We craned the ISCT6 table from the squeezer bay over to the north side of HAM6. We carefully adjusted the position of the table by rolling it. The table legs were then secured on the floor. With help from Gerardo and Filiberto (a big thank you for Gerardo and Filiberto who machined the holes for us even though the working hour was over !), we made a 10 inch beam penetration hole on two back panels of the enclosure . These are for the ASAIR and OMC_R beams respectively. Note that we could not see a bright enough OMC_T beam this time and therefore we did not try to make a hole on the last back panel. This will be don once we reliably confirm the OMC_T beam position. We put the flanges and light pipes for the two beams and now the beams are successfully coming out to the table.
Also, in the process of trying to find the OMC_T beam, we turned on the PZT high voltage. We need to make sure that the high voltage is off when we pump down the chamber tomorrow.
We made a rough alignment of the table and connected ASAIR_A and ASAIR_B to the electronics rack. The alignment will change once the pumpdown starts tomorrow, but for now we have checked that the RFPDs are alive.
We're ready to make a beam scan measurement of the AS and OMC_R beams on the table to characterize the mode matching, we'll do this tomorrow. (Tonight Kiwamu was adjusting the alignment of the PRC, I thought it best to let him finish.)

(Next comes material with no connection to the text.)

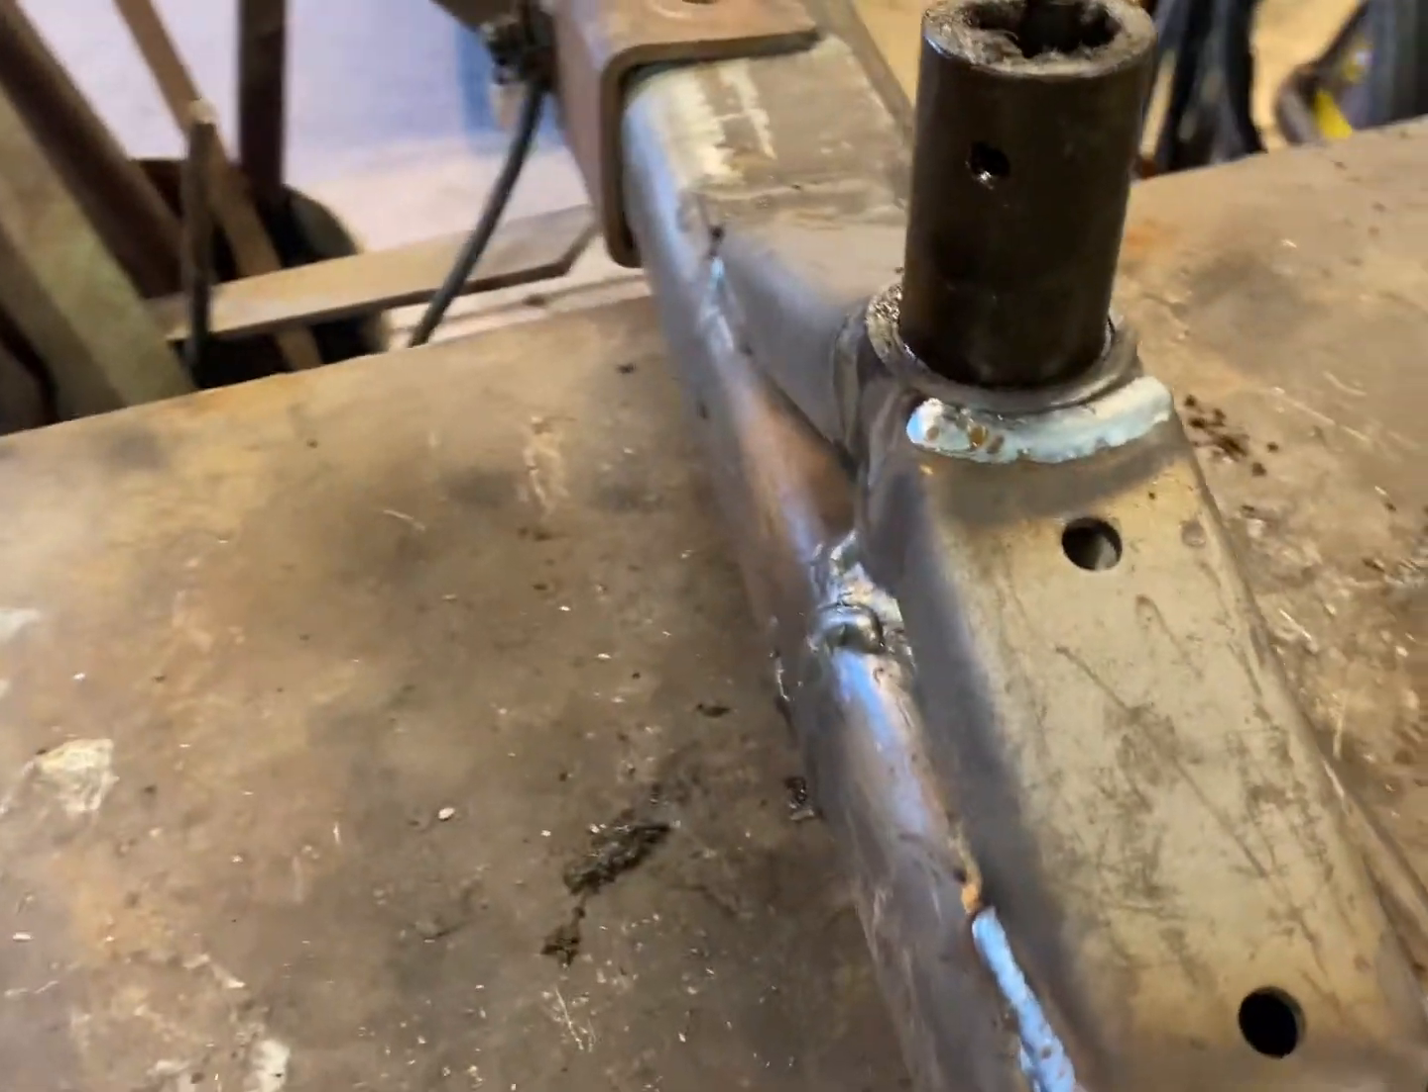We got our brace welded back on.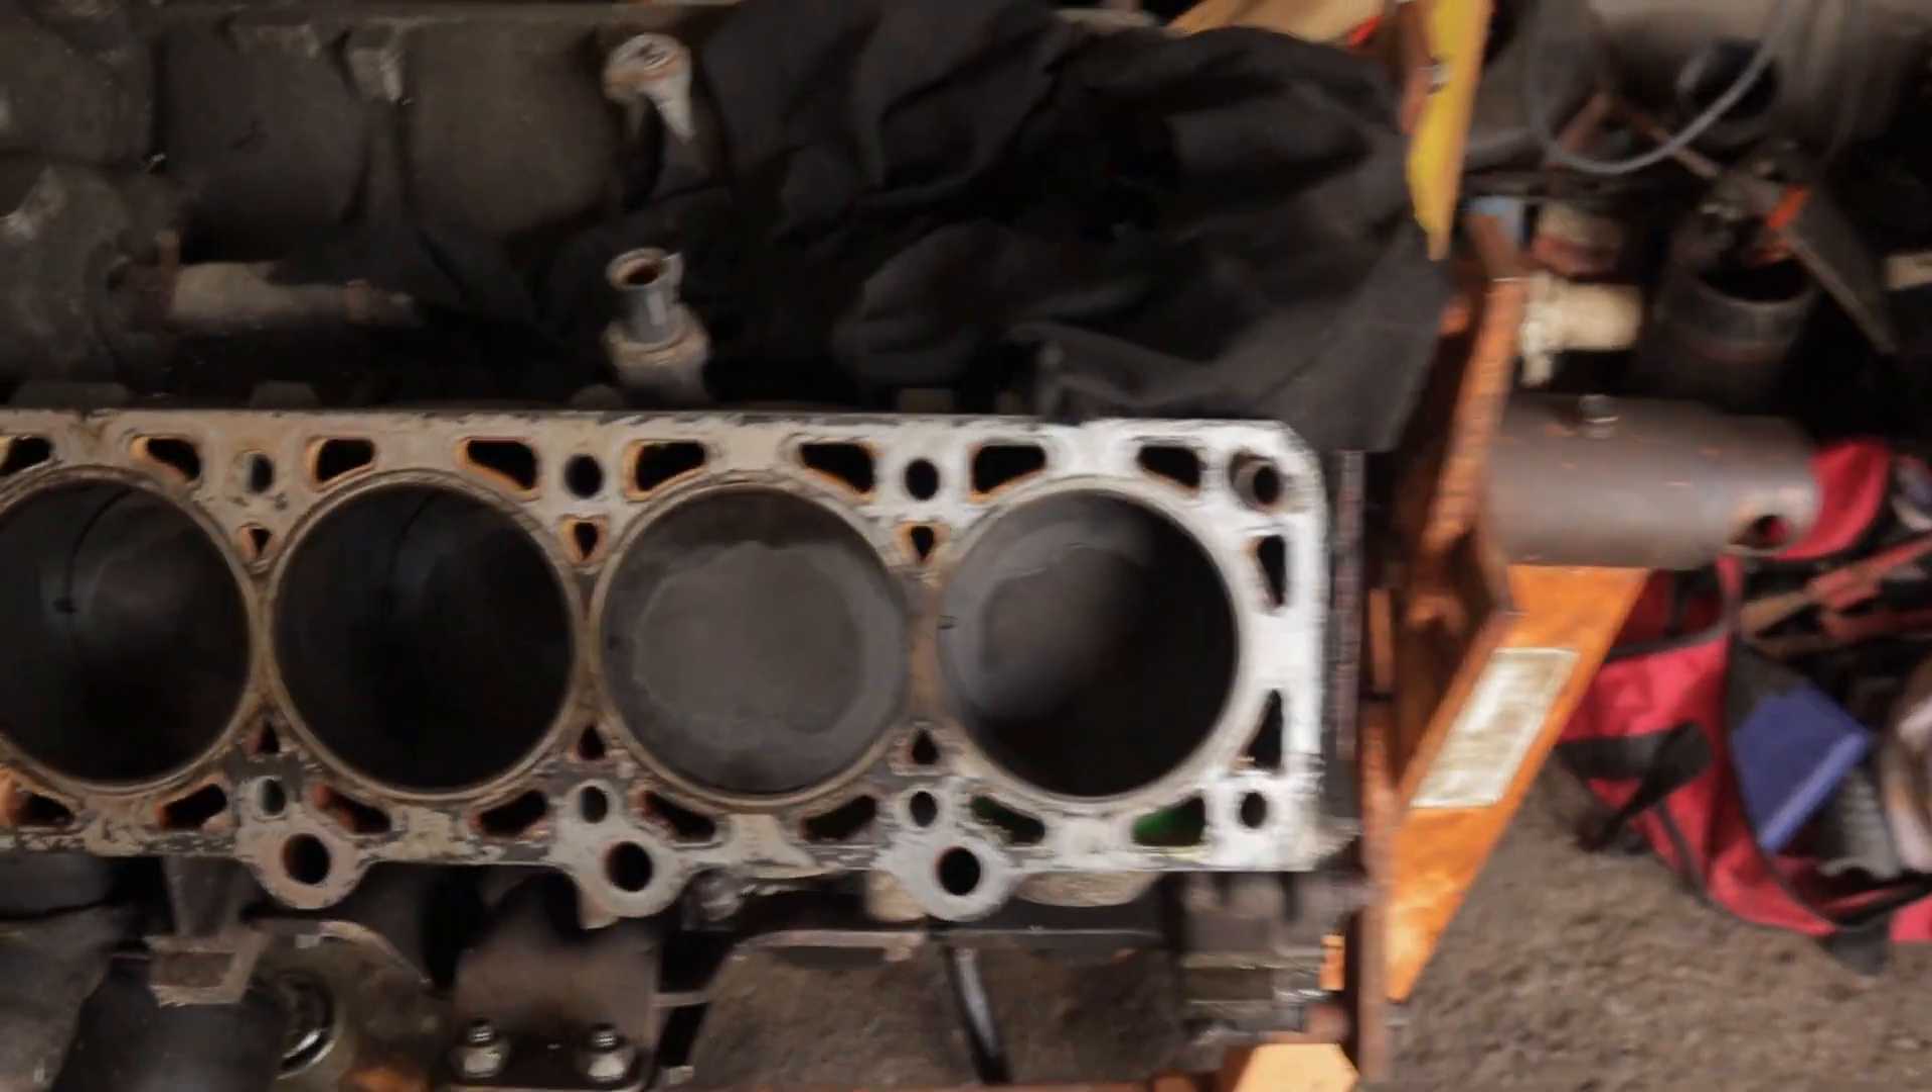Alright guys, so pretty much we got the heads off.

The high voltage to the PZT has been turned off.
Borja
I just came back from a quick visit to End-X (UTC 2014-08-27 00:25:00).

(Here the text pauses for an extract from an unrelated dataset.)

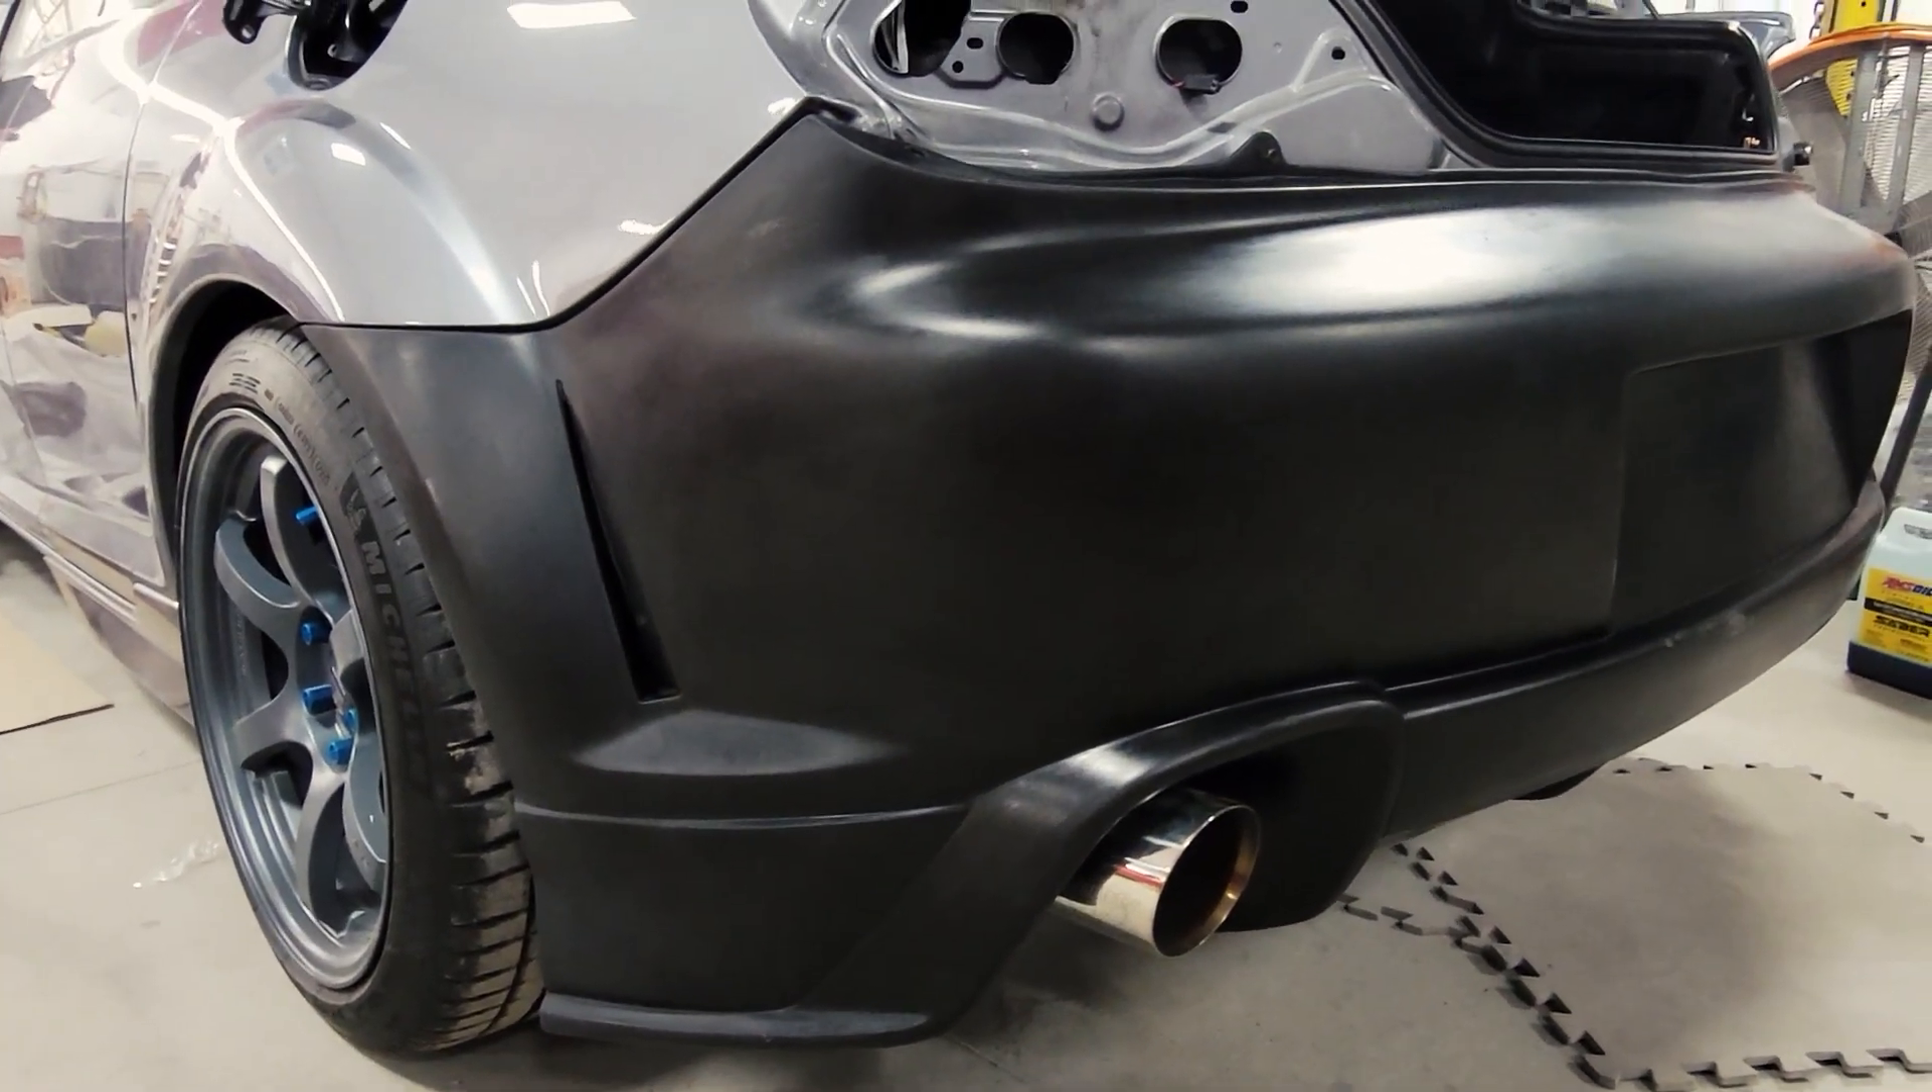We have our boxed bumper, unboxed, and test fit on the car. So, it actually took shape pretty good, and it looks fairly good.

I took some pictures (see attached) at the feedthrough wiring for the ESD at BSC9 (ETMX chamber). I compare it with the ones I took a while back at ETMY (see attached).

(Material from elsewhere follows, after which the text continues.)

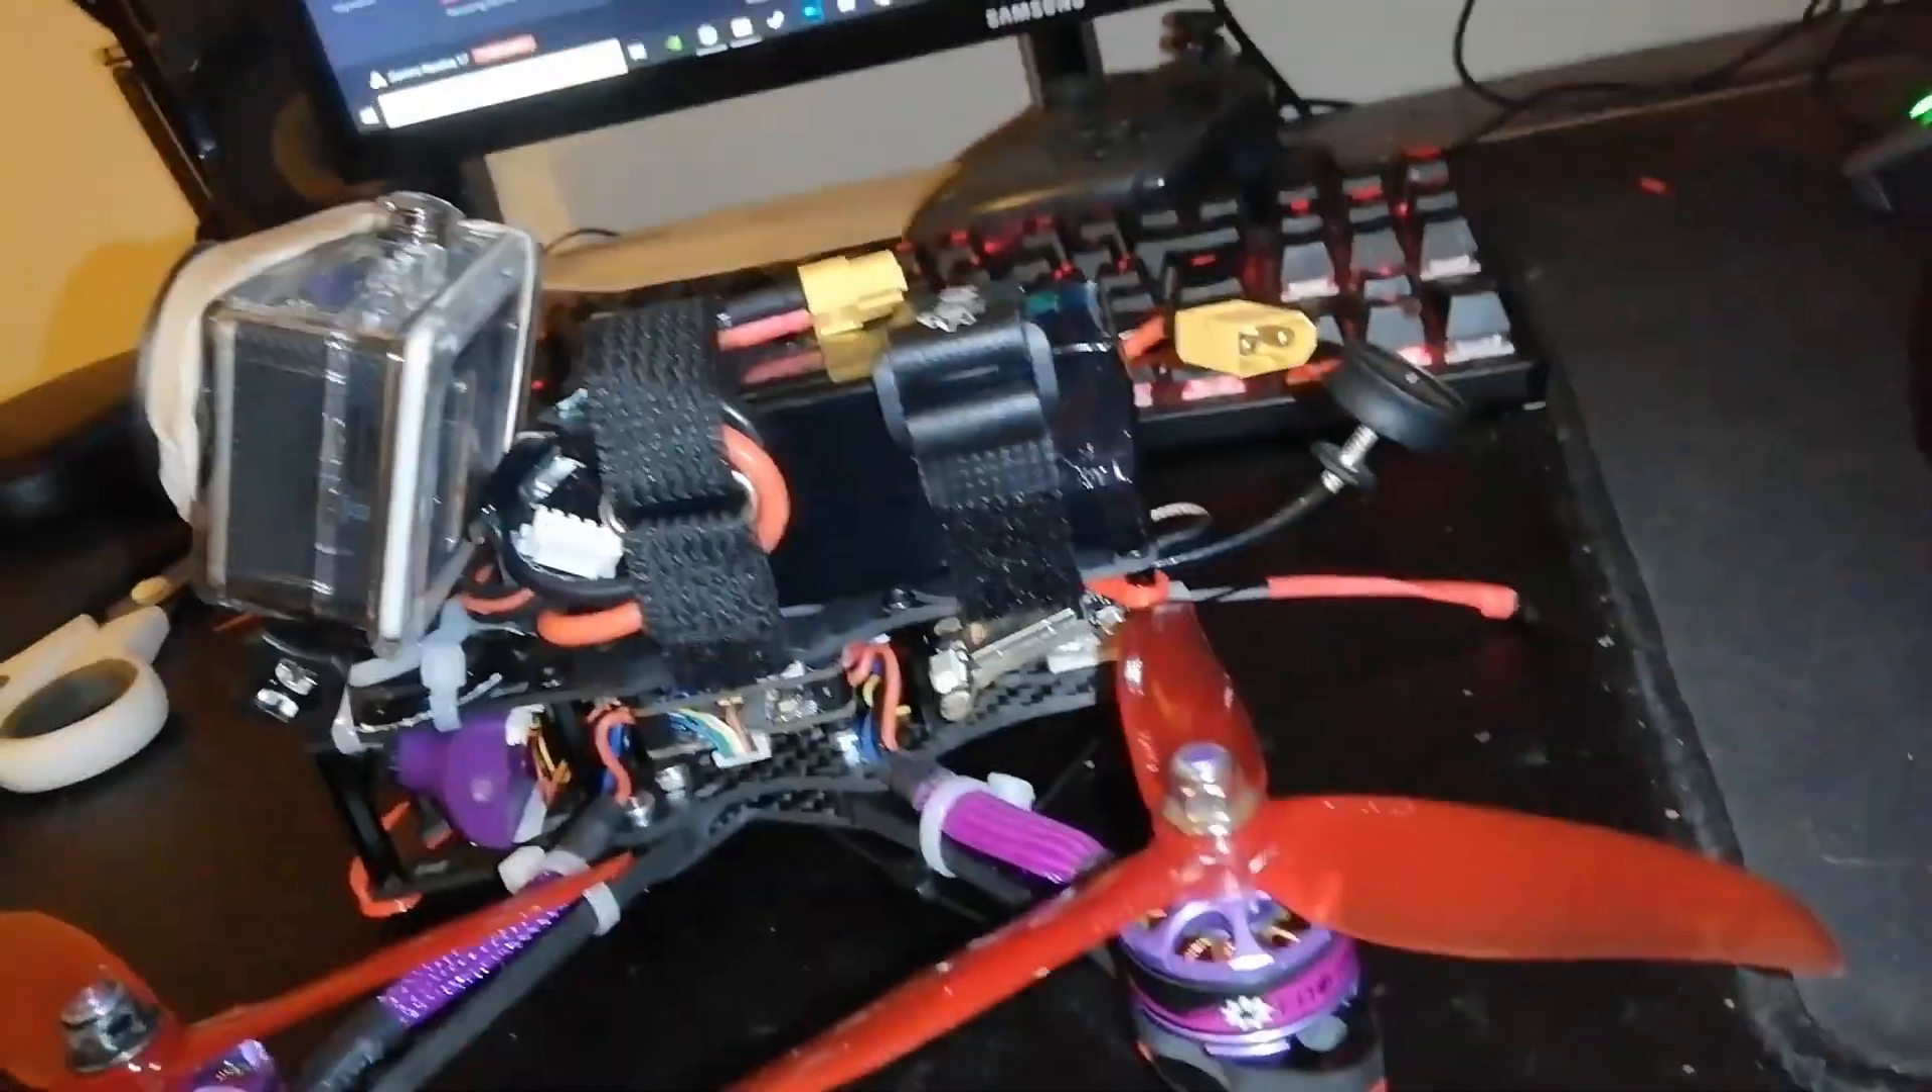Um yeah so I've got the props on and everything there and it's actually looking fairly decent.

There is an obvious difference, the red insulating tape at ETMY wiring which does not show at ETMX. The wire which has the insulating tape carries VBIAS to the ESD at ETMY. The reason for the insulation is that the coax cable's shield is cut off because the corresponding coax cable inside the chamber has the known issue of having the shield connected to the center lead. This problem is non existen at ETMX.
This is another big difference between both masses which may be related to the more stable results on the charge measurements observed at ETMX.
We need to fix the shielding in any event. The shield now acts as a large capacitance coupling of the electrode to the chamber and will inevitably cause cross talk and noise in later operations.
Removed the Ring Heater Assembly from the ITMy quad structure going into 3IFO storage. Before starting I noticed the lower ring heater assembly had a crack in the glass former. Not sure when the break happened, but this one also displayed a lot of movement inside the ring heater shield. The pictures show how the former has pushed pretty far out of position. The ring heater cables were also removed. This includes the "antlers" (D1001755) but not the plate (D1002420) which the earthquake stop is attached to. The assemblies removed were: ASSY-D1001895-V5 #001 (lower ring heater, broken) ASSY-D1001517-V7 #612 (cable assembly) ASSY-D1001838-V6 #005 (upper ring heater)
That should read ITMx (not y) and ASSY-D1001838-V6 #002 (upper ring heater) not #005. typos.
Note, when the 40kg optics are installed and removed from the QUAD lower structures that these ring heaters are mounted to, there is some torquing of the structure (and therefore the RH). Possibly this adds to these failure modes.
One more fix. The lower ring heater should be: ASSY-D100195-108 Made a mistake with a V5 and V6 part.